One possibility is that it indicates purpose or result—that is, the Son was filled (by the Father) so that we (believers) would come to share in the same fullness. Another option is that the clause in verse 16 is epexegetical, introducing a new thought that supplements or explains the prior line(s). The sense would then be: the Son was filled (by the Father), and now it is that we (as believers) also receive from this fullness. I have generally adopted the latter option, translating o%ti with the sense of “(and it is) that”. From the standpoint of the poetry of the hymn, however, I have shortened this to “and”, which is equivalent to the simple conjunction kai/. Copyists may have made a similar substitution, to clarify the line.
The preposition e)k (lit. “out of”) is an important element of the Johannine vocabulary, in two respects: (a) it refers to the source or origin of the Son (Jesus), and reflects the true origin of believers as well—being from God; and (b) it draws upon the birth language and imagery that runs through the Johannine writings, referring to Jesus as the Son and believers as the children (“offspring”) of God. The connection between believers and God the Father is established through Jesus the Son. He is the intermediary, and the divine/eternal Life we experience comes through (or “out of”) him. Ultimately, this is realized through the Spirit that proceeds out of Jesus and into us (7:37-39; 20:22, etc). There is a concrete illustration of this in the Johannine Passion narrative, when the “blood and water” comes out of Jesus’ side (19:34); on the association of the Spirit with this “blood and water”, cf. the allusion in 19:30, and especially the discussion in 1 John 5:6-8.
The noun plh/rwma (“fullness”) occurs only here in the Johannine writings. It is relatively rare in the New Testament as a whole (17 times), occurring most frequently in the Pauline letters—cf. Gal 4:4; Rom 11:12, 25; 13:10; 15:29; and 1 Cor 10:26 (citing Ps 24:1). However, the only real theological use of the word, comparable to the context here in the Prologue-hymn, is found in Colossians and Ephesians. Most notably, it is used in the Colossians Christ-hymn, at 1:19 (with an expository parallel in 2:9):
“…He [i.e. God] considered (it) good (for) all the fullness [plh/rwma] to put down house [i.e. dwell] in him” (1:19)
“…all the fullness [plh/rwma] of the Deity put down house [i.e. dwelt] in him” (2:9)

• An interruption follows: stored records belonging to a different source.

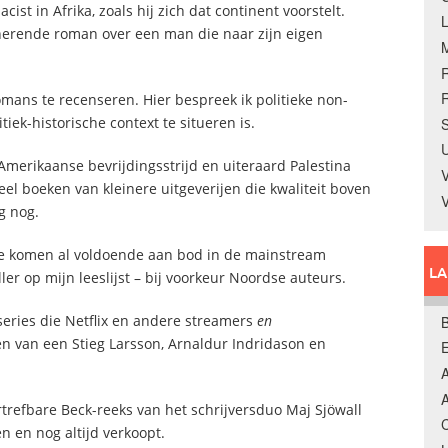
st in Afrika, zoals hij zich dat continent voorstelt.
nerende roman over een man die naar zijn eigen
R
mans te recenseren. Hier bespreek ik politieke non-
itiek-historische context te situeren is.
S
U
Amerikaanse bevrijdingsstrijd en uiteraard Palestina
V
veel boeken van kleinere uitgeverijen die kwaliteit boven
g nog.
 Ze komen al voldoende aan bod in de mainstream
L
ller op mijn leeslijst – bij voorkeur Noordse auteurs.
series die Netflix en andere streamers
en
B
n van een Stieg Larsson, Arnaldur Indridason en
A
A
rtrefbare Beck-reeks van het schrijversduo Maj Sjöwall
C
 en nog altijd verkoopt.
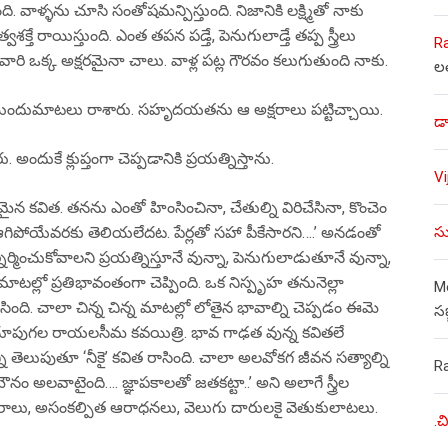
 వాళ్ళను చూసి సంతోషమన్పిస్తుంది. నిజానికి లక్ష్మితో నాకు
ే రాయిస్తుంది. ఎంత తపన పడ్తే, పెనుగులాడ్తే తప్ప స్త్రీలు
R
వారి ఒక్క అక్షరమైనా చాలు. వాళ్ల పట్ల గౌరవం కలుగుతుంది నాకు.
ల
ంచి ముందుమాటలు రాశారు. సహృదయతను ఆ అక్షరాలు పట్టిచ్చాయి.
డా
ుకే క్లుప్తంగా చెప్పడానికి ప్రయత్నిస్తాను.
V
మైన కవిత. తనను ఎంతో హింసించినా, చేతుల్ని విరిచేసినా, కొంచెం
సు
’ ఆగిపోయేవరకు తెలియలేదట. పేర్లతో సహా పీకేసారని….’ అనడంతో
ర్మించుకోవాలని ప్రయత్నిస్తూనే వున్నా, పెనుగులాడుతూనే వున్నా,
 మాటల్లో ప్రతిభావంతంగా చెప్పింది. ఒక నిస్పృహ తనునెల్లా
Mo
రాసింది. చాలా చిన్న చిన్న మాటల్లో లోతైన భావాల్ని చెప్పడం ఈమె
స
లోతైన చూపుగల రాయలసీమ కవయిత్రి. భావ గాఢత వున్న కవితలే
తెలుపుతూ ‘నీకై’ కవిత రాసింది. చాలా అలవోకగ జీవన సత్యాల్ని
R
నం అలవాటైంది…. జ్ఞాపకాలతో జతకట్టా..’ అని అలాగే స్త్రీల
ారాగారాలు, అసంకల్పిత ఆరాధనలు, వెలుగు దారులకై వెతుకులాటలు.
.చ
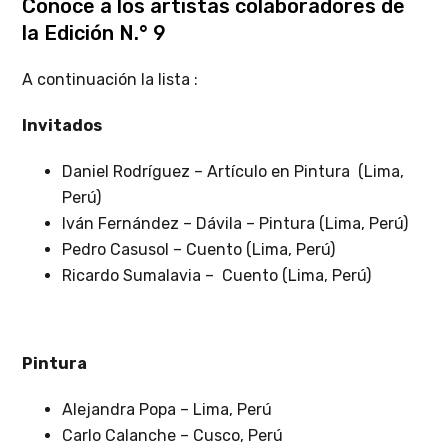
Conoce a los artistas colaboradores de
la Edición N.° 9
A continuación la lista :
Invitados
Daniel Rodríguez – Artículo en Pintura (Lima,
Perú)
Iván Fernández – Dávila – Pintura (Lima, Perú)
Pedro Casusol – Cuento (Lima, Perú)
Ricardo Sumalavia – Cuento (Lima, Perú)
Pintura
Alejandra Popa – Lima, Perú
Carlo Calanche – Cusco, Perú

Clearly, in the context of this Christ-hymn, plh/rwma refers to the fullness of God. Everything that characterizes God, and that distinguishes him from created beings, is present in the Son. Ephesians 1:23 makes much the same point regarding the person of Jesus, but with greater emphasis on believers as the body of Christ. The implication is that, much like in v. 16 of the Prologue-hymn, believers share in the fullness of Christ (cp. Eph 3:19; 4:13).
In v. 16, the “fullness” (plh/rwma) is defined in terms of God the Father filling the Son (adj. plh/rh$). Specifically, he is filled with the “favor” (xa/ri$) and “truth” (a)lh/qeia) of God (v. 14). As I noted, from the standpoint of Johannine theology, that pair of terms essentially refers to the Spirit of God. The Son is filled with the Spirit (cf. 3:34-35), even as Jesus, during his earthly ministry, is said to be “full of the Spirit” (Lk 4:1, see also vv. 14, 18, and the context of the Baptism [3:22]). And we, as believers united with Jesus, share in the fullness of his Spirit.
The final word in the phrase is the genitive pronoun au)tou= (“of him, his”). This emphasizes that the fullness belongs to the Son—it is his, and he truly possesses it. That which is of God (the Father) belongs to Jesus (the Son). At several points in the Gospel, the point is made that the Father gives “all things” to the Son, so that, as the Son, he possesses everything that belongs to the Father (3:35; 5:20, 22; 6:37-39; 16:15; 17:7, 10).